(MATERIAL TO PROCESS Opens)

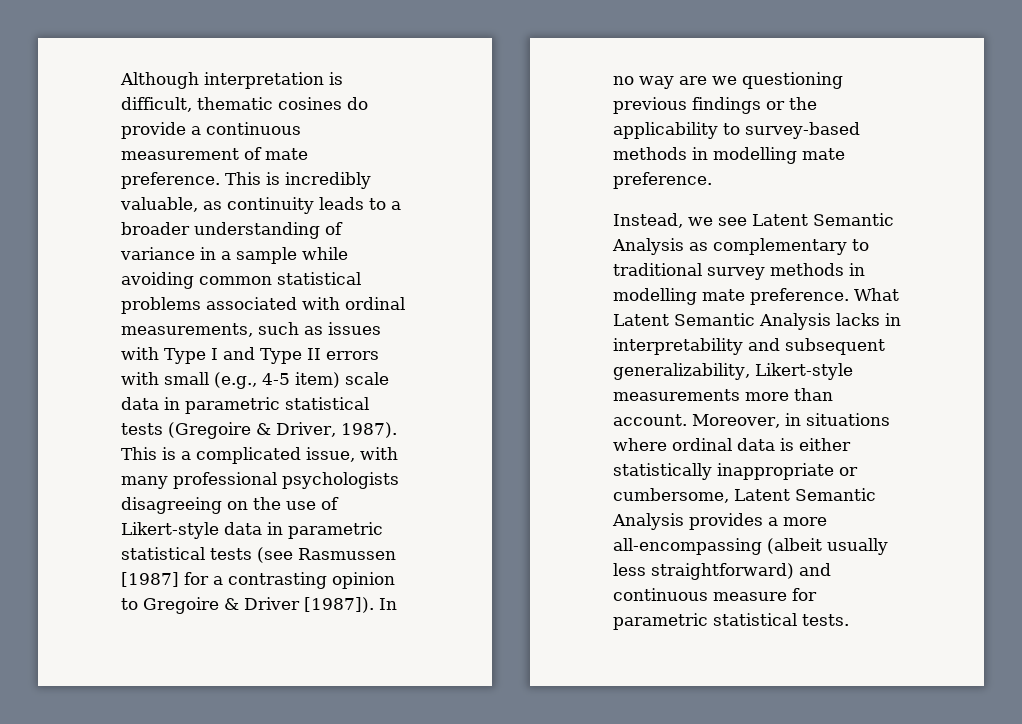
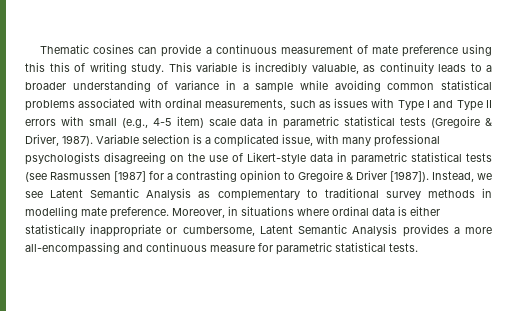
[120,72,343,89] [121,97,368,112] Although interpretation is difficult, thematic cosines do -> [40,44,158,54] Thematic cosines can
[121,172,261,189] preference. This -> [401,44,492,57] [25,62,237,74] preference using this this of writing study. This variable
[121,447,157,460] This -> [96,134,190,144] Variable selection
[379,598,397,610] [613,72,843,89] [613,97,817,114] [613,122,860,139] [613,147,845,164] [613,172,712,189] In no way are we questioning previous findings or the applicability to survey-based methods in modelling mate preference. // -> (429, 176) none
[854,288,899,301] [613,313,901,330] [613,338,885,355] [613,363,853,380] [613,388,833,401] [613,414,687,426] What Latent Semantic Analysis lacks in interpretability and subsequent generalizability, Likert-style measurements more than account. -> (169, 213) none
[767,538,888,555] [613,563,794,580] (albeit usually less straightforward) -> (120, 248) none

(MATERIAL TO PROCESS Closes)

● WHAT IS REQUIRED
Line by line, retype the records above exactly, minus the images.

● REPLY
[120,72,343,89] [121,97,368,112] Although interpretation is difficult, thematic cosines do -> [40,44,158,54] Thematic cosines can
[121,172,261,189] preference. This -> [401,44,492,57] [25,62,237,74] preference using this this of writing study. This variable
[121,447,157,460] This -> [96,134,190,144] Variable selection
[379,598,397,610] [613,72,843,89] [613,97,817,114] [613,122,860,139] [613,147,845,164] [613,172,712,189] In no way are we questioning previous findings or the applicability to survey-based methods in modelling mate preference. // -> (429, 176) none
[854,288,899,301] [613,313,901,330] [613,338,885,355] [613,363,853,380] [613,388,833,401] [613,414,687,426] What Latent Semantic Analysis lacks in interpretability and subsequent generalizability, Likert-style measurements more than account. -> (169, 213) none
[767,538,888,555] [613,563,794,580] (albeit usually less straightforward) -> (120, 248) none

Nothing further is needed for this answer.